Stated Preference Techniques- Contingent Valuation The informational issue revolves around the fact that people do not have practice valuing environmental issues so they are not certain what they are willing to pay. A second issue revolves around the fact that the expressed willingness to pay may be biased because the respondent wants to feel good, be thought of as a good person, or signal importance of the issue but not actual willingness to pay. A different problem is the potential link the respondent makes between the question and other issues, for example reduced pollution and reduced health risks. This may result in double counting. Finally, some researchers believe there is a fundamental difference between hypothetical decisions and actual decisions.

Stated Preference Techniques- Conjoint Analysis Conjoint analysis is a technique employed by researchers in marketing, transportation, psychology, and increasingly economics for determining individual preference across different levels of characteristics of a multi-attribute choice. Consumers are asked to state which of two hypothetical goods they prefer, each having a stated level of different characteristics. These choices can be made in a pair-wise fashion or by ranking a number of alternatives. Statistical techniques are used to establish a relationship between characteristics and preference.

Stated Preference Techniques- Conjoint Analysis As long as one of the characteristics is price, it is possible to use the preference function to derive the willingness to pay for changes in the levels of characteristics. Conjoint analysis can be viewed as a hedonic price technique, where hypothetical price substitutes for actual market price. Conjoint analysis could be used to value forest quality and the importance of various forest characteristics by defining characteristics of age of trees, diversity of trees, diversity of other organisms, etc.

Stated Preference Techniques- Conjoint Analysis Conjoint analysis can be used to directly value alternative national environmental policies by asking respondents to compare alternative scenarios. One advantage of conjoint analysis over contingent valuation is that it does not ask respondents to make a trade-off between environmental quality and money.

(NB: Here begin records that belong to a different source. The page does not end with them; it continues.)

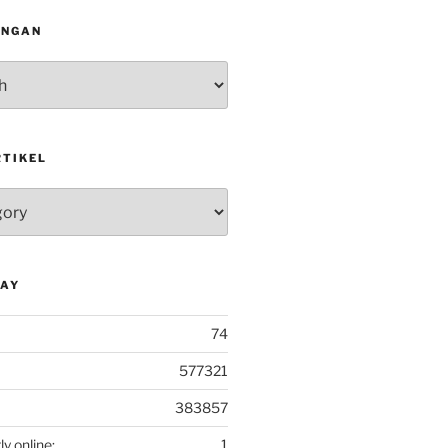
INGAN
RTIKEL
DAY
74
577321
383857
ly online:
1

It asks respondents to state a preference between two choices. This eliminates some of the biases associated with contingent valuation.

Stated Preference Techniques- Benefit Transfer Approaches The process of estimating values using revealed preferences or stated preferences approaches can be quite expensive. Benefit transfer refers to the process of taking values from studies that were previously completed in other areas, and applying them to the area where the new decision must be made. Although benefit transfer is not a “scientific methodology” it is associated with hypothesis testing and formal confidence intervals and there is a set of alternative methodologies that can be employed to maximize the quality of information.

Stated Preference Techniques- Benefit Transfer Approaches It is important to use a reference study that is congruous. If many reference studies are available, the process becomes much easier. The appropriate reference study can be chosen, or a weighted average of the values can be employed, where weights are chosen according to similarity between the reference study and the problem at hand.

Non-willingness to Pay Based Value Measures Three cost-related techniques fall into this category. Avoidance cost- the cost people incur to avoid the negative consequences of an environmental change. Replacement cost – the cost of recreating what was lost to environmental change. Restoration cost – the cost of repairing the environmental damage. Problems: Is the restored/replaced environment equivalent? Is the value lower because it is no longer authentic?

Summary Even though the economist’s definition of value is not universally accepted, it can make a substantial contribution to the decision-making process. Revealed preference approaches can help measure direct use values. Stated preference approaches can estimate indirect use values.